Data extracts
┄┄┄┄┄┄┄┄┄┄

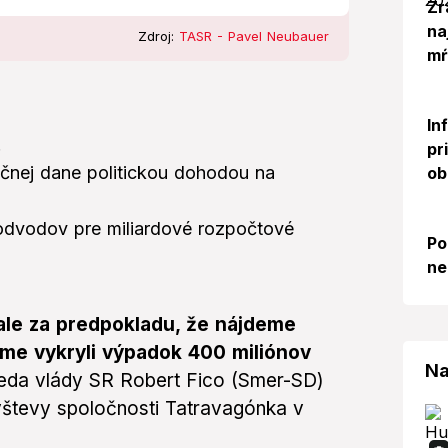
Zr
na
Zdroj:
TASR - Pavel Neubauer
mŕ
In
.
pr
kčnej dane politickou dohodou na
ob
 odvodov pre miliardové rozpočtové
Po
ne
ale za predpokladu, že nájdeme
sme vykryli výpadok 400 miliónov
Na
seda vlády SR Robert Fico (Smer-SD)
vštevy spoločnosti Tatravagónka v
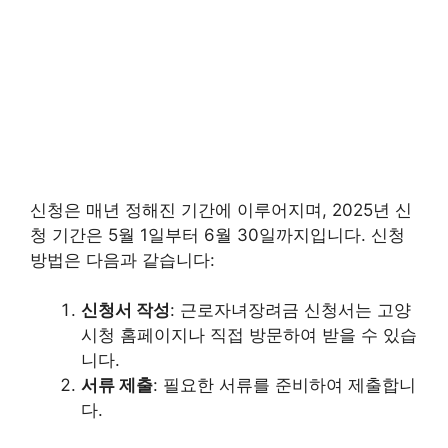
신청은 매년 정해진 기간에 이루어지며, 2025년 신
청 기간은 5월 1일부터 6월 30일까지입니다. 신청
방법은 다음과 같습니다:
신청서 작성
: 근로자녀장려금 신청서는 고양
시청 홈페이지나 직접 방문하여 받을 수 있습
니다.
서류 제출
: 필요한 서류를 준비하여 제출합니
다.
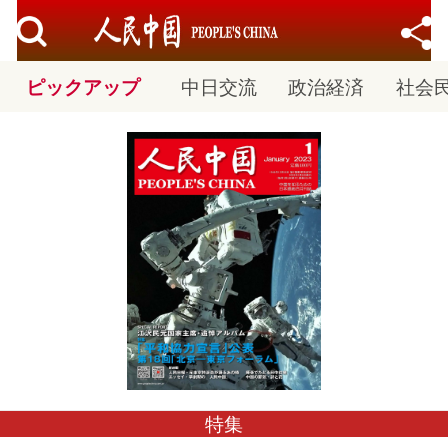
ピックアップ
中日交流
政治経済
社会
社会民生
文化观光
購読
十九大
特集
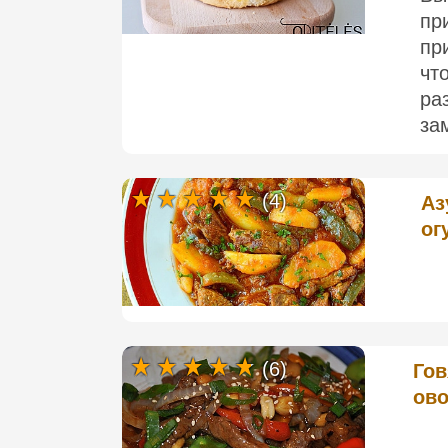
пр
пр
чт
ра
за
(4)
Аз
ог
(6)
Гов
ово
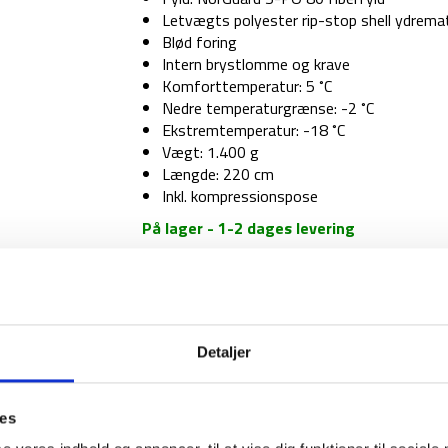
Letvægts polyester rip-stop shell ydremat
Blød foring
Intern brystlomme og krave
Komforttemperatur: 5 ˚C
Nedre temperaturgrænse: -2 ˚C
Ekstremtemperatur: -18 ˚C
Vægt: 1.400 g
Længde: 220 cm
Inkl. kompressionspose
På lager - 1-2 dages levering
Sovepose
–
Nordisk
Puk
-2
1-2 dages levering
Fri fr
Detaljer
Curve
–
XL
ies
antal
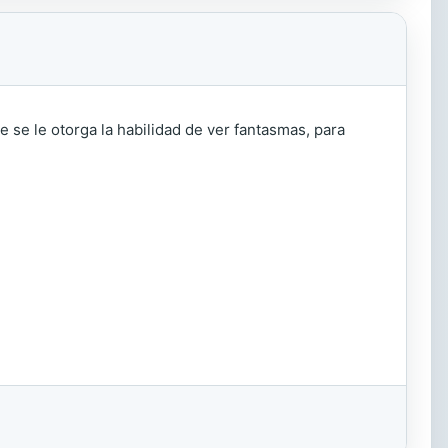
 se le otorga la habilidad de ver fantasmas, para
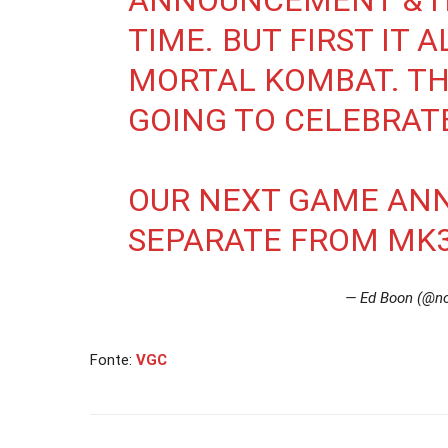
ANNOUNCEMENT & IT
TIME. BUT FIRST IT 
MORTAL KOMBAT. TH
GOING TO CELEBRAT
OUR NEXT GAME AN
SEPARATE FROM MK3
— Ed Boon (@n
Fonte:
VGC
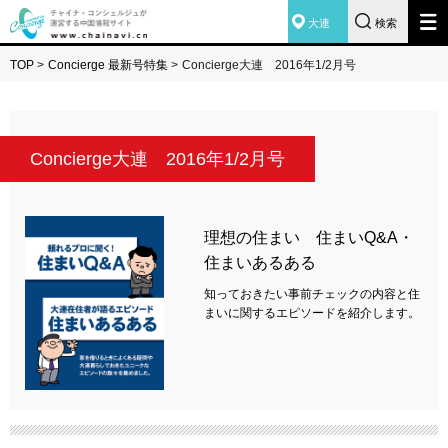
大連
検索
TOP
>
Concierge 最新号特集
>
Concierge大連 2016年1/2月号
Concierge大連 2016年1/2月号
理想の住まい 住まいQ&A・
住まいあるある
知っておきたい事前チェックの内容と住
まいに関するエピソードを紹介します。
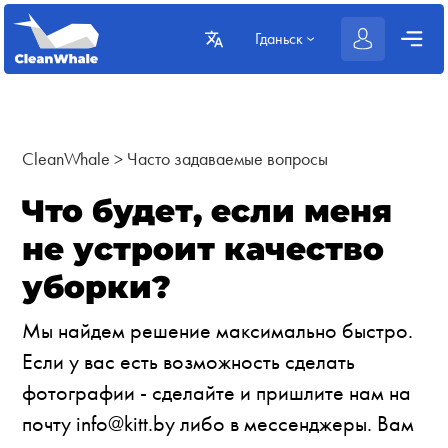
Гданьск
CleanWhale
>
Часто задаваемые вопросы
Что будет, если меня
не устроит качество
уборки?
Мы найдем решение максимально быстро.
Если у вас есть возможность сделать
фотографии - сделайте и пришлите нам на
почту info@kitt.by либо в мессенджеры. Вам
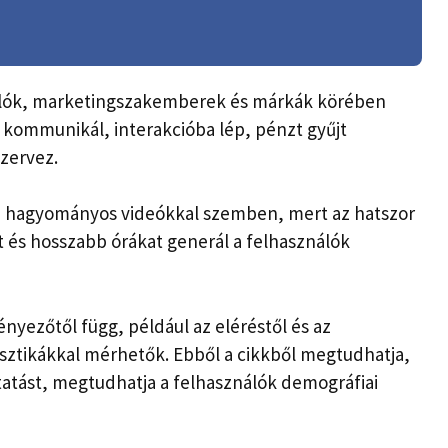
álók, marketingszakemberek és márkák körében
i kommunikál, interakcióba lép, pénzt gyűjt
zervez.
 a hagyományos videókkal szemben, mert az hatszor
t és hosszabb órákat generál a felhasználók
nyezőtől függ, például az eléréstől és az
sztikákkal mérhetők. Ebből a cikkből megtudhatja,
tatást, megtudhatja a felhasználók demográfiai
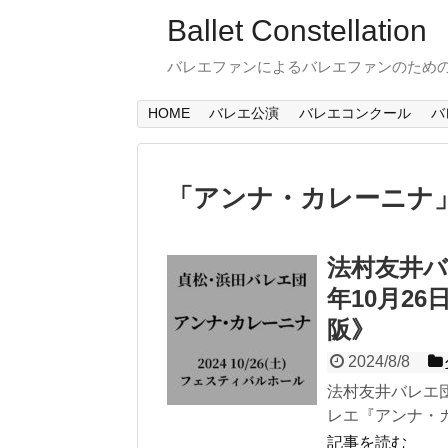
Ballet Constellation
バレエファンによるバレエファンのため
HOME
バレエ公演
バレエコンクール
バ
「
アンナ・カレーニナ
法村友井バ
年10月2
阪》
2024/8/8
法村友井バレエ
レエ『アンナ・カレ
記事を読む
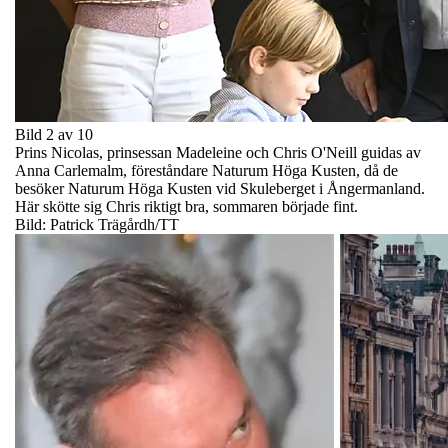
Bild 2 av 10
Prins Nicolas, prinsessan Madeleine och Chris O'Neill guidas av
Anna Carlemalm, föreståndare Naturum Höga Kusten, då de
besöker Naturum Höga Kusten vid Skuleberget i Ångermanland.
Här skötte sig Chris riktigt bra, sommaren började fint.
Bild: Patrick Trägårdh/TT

┄┄┄┄┄┄┄┄┄┄

Task to carry out
No pictures belong in the copy. Repeat the listing above exactly.

Exercise result
Zr
na
Zdroj:
TASR - Pavel Neubauer
mŕ
In
.
pr
kčnej dane politickou dohodou na
ob
 odvodov pre miliardové rozpočtové
Po
ne
ale za predpokladu, že nájdeme
sme vykryli výpadok 400 miliónov
Na
seda vlády SR Robert Fico (Smer-SD)
vštevy spoločnosti Tatravagónka v
신청은 매년 정해진 기간에 이루어지며, 2025년 신
청 기간은 5월 1일부터 6월 30일까지입니다. 신청
방법은 다음과 같습니다:
신청서 작성
: 근로자녀장려금 신청서는 고양
시청 홈페이지나 직접 방문하여 받을 수 있습
니다.
서류 제출
: 필요한 서류를 준비하여 제출합니
다.
ピックアップ
中日交流
政治経済
社会
社会民生
文化观光
購読
十九大
特集
пр
пр
чт
ра
за
(4)
Аз
ог
(6)
Гов
ово
Letvægts polyester rip-stop shell ydremat
Blød foring
Intern brystlomme og krave
Komforttemperatur: 5 ˚C
Nedre temperaturgrænse: -2 ˚C
Ekstremtemperatur: -18 ˚C
Vægt: 1.400 g
Længde: 220 cm
Inkl. kompressionspose
På lager - 1-2 dages levering
Sovepose
–
Nordisk
Puk
-2
1-2 dages levering
Fri fr
Detaljer
Curve
–
XL
ies
antal
 se le otorga la habilidad de ver fantasmas, para
ANNOUNCEMENT & IT
TIME. BUT FIRST IT 
MORTAL KOMBAT. TH
GOING TO CELEBRAT
OUR NEXT GAME AN
SEPARATE FROM MK3
— Ed Boon (@n
Fonte:
VGC
大連
検索
TOP
>
Concierge 最新号特集
>
Concierge大連 2016年1/2月号
Concierge大連 2016年1/2月号
理想の住まい 住まいQ&A・
住まいあるある
知っておきたい事前チェックの内容と住
まいに関するエピソードを紹介します。
Гданьск
CleanWhale
>
Часто задаваемые вопросы
Что будет, если меня
не устроит качество
уборки?
Мы найдем решение максимально быстро.
Если у вас есть возможность сделать
фотографии - сделайте и пришлите нам на
почту info@kitt.by либо в мессенджеры. Вам
álók, marketingszakemberek és márkák körében
i kommunikál, interakcióba lép, pénzt gyűjt
zervez.
 a hagyományos videókkal szemben, mert az hatszor
t és hosszabb órákat generál a felhasználók
nyezőtől függ, például az eléréstől és az
sztikákkal mérhetők. Ebből a cikkből megtudhatja,
tatást, megtudhatja a felhasználók demográfiai
Ballet Constellation
バレエファンによるバレエファンのため
HOME
バレエ公演
バレエコンクール
バ
「
アンナ・カレーニナ
法村友井バ
年10月2
阪》
2024/8/8
法村友井バレエ
レエ『アンナ・カレ
記事を読む
Bild 2 av 10
Prins Nicolas, prinsessan Madeleine och Chris O'Neill guidas av
Anna Carlemalm, föreståndare Naturum Höga Kusten, då de
besöker Naturum Höga Kusten vid Skuleberget i Ångermanland.
Här skötte sig Chris riktigt bra, sommaren började fint.
Bild: Patrick Trägårdh/TT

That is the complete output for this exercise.